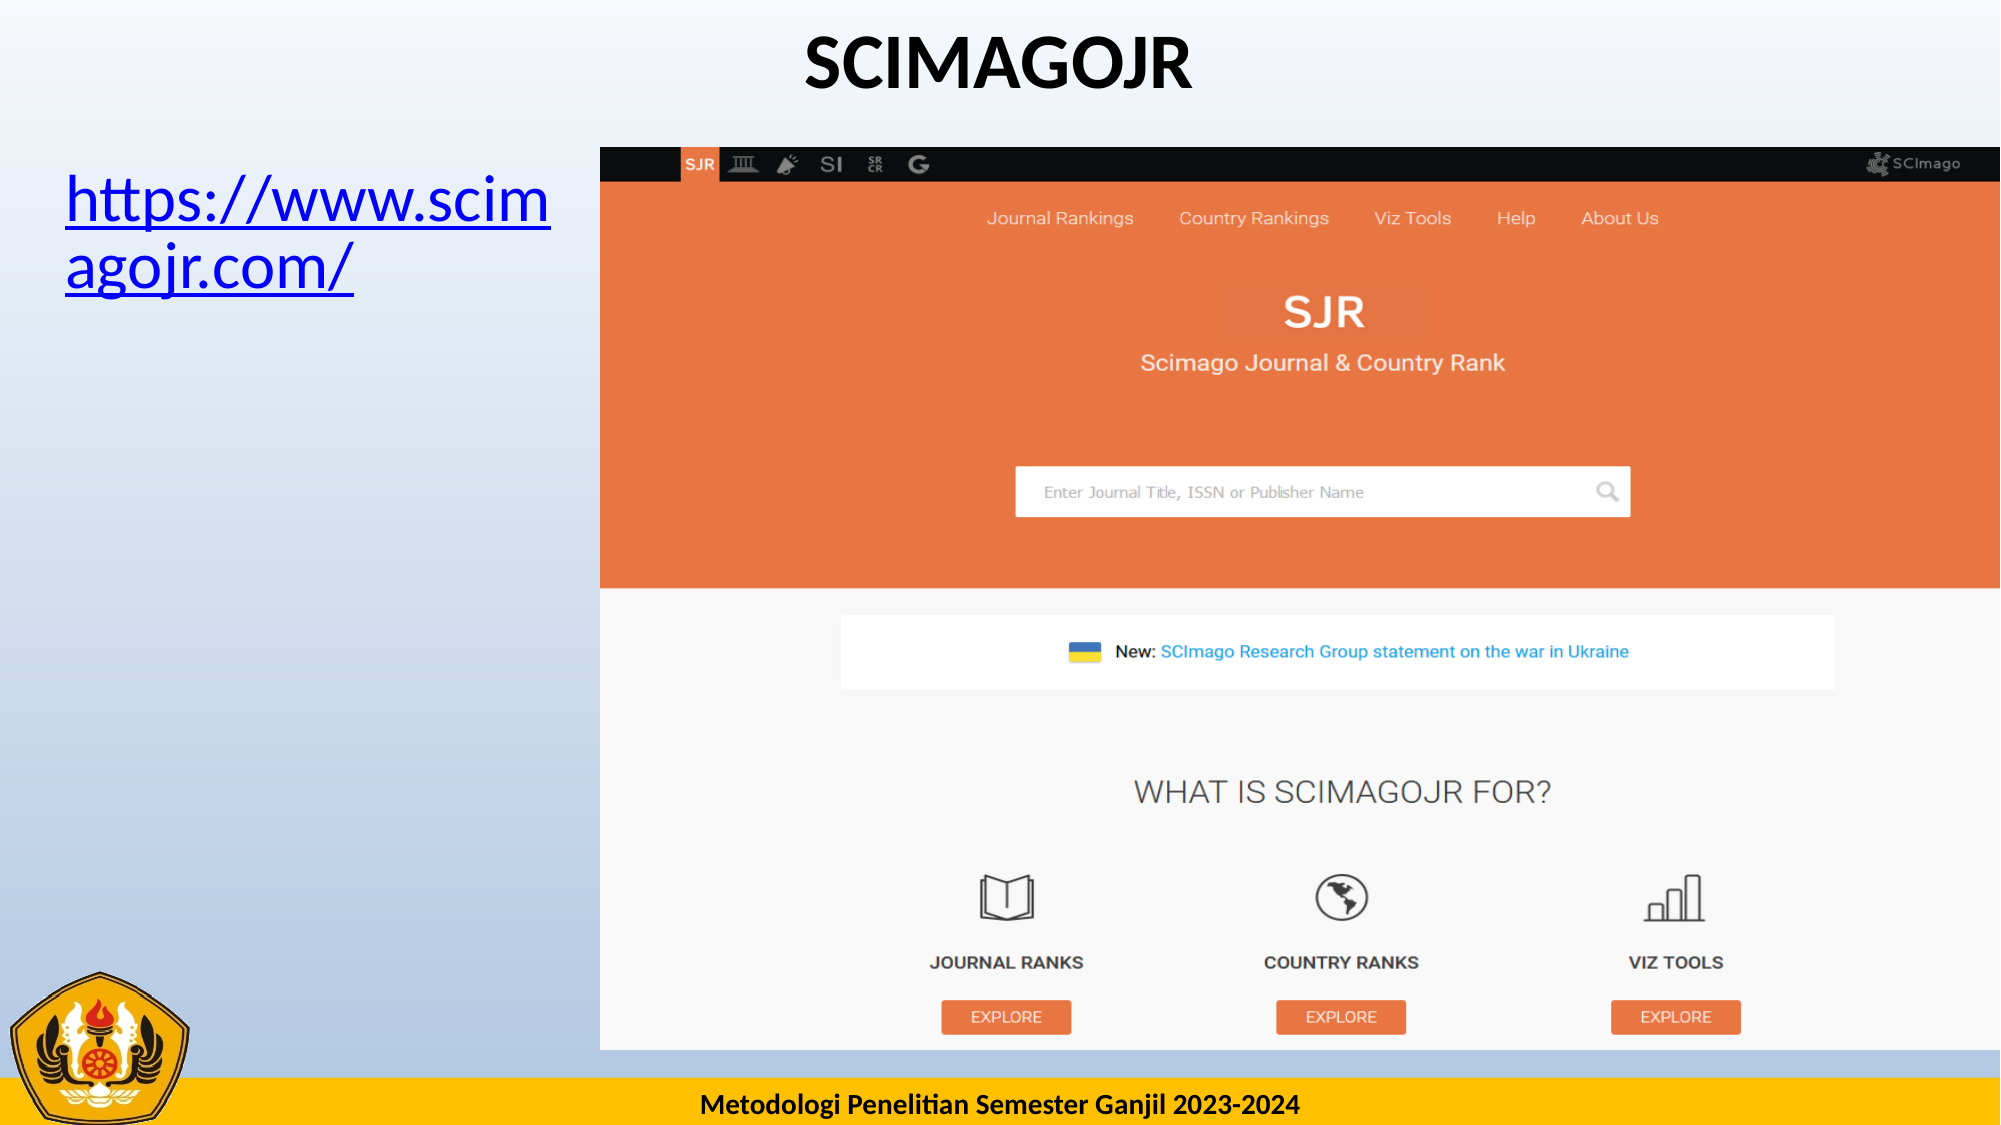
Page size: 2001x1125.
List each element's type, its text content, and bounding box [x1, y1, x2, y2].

list https://www.scimagojr.com/ [50, 147, 575, 979]
title SCIMAGOJR [0, 2, 2000, 113]
picture [599, 147, 2000, 1051]
picture [0, 962, 215, 1125]
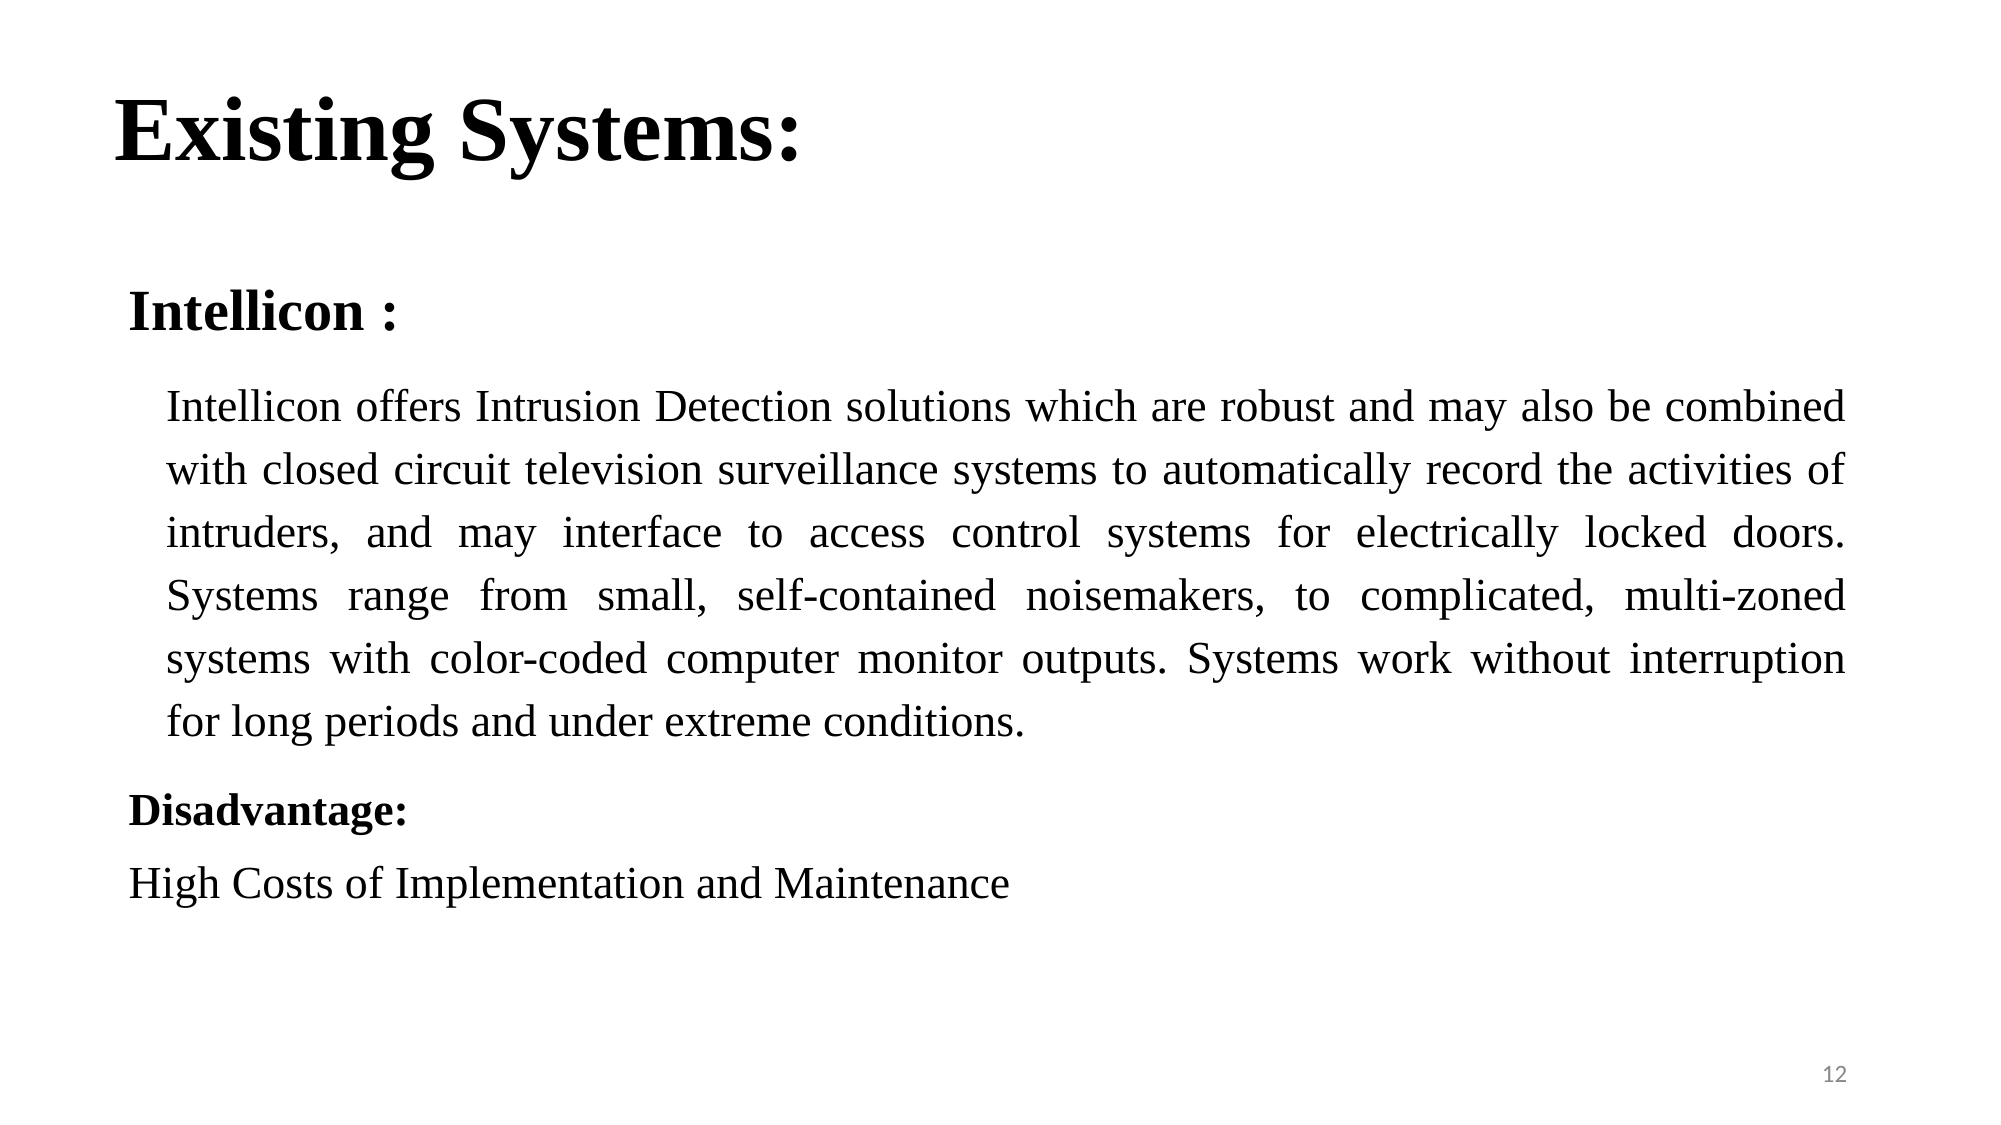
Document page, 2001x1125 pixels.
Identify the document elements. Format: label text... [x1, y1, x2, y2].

list Intellicon : Intellicon offers Intrusion Detection solutions which are robust and may also be combined with closed circuit television surveillance systems to automatically record the activities of intruders, and may interface to access control systems for electrically locked doors. Systems range from small, self-contained noisemakers, to complicated, multi-zoned systems with color-coded computer monitor outputs. Systems work without interruption for long periods and under extreme conditions. Disadvantage: High Costs of Implementation and Maintenance [114, 254, 1863, 989]
slide_number 12 [1412, 1042, 1863, 1103]
title Existing Systems: [99, 22, 1825, 240]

-------------------------

**What you will do**
Reproduce the entries exactly, from the line with "List each element's" to the line with "Document page, 2001x1125 pixels.", both lines included, keeping no pictures.

**Solution**
List each element's type, its text content, and bounding box [x1, y1, x2, y2].

list https://www.scimagojr.com/ [50, 147, 575, 979]
title SCIMAGOJR [0, 2, 2000, 113]
picture [599, 147, 2000, 1051]
picture [0, 962, 215, 1125]
Document page, 2001x1125 pixels.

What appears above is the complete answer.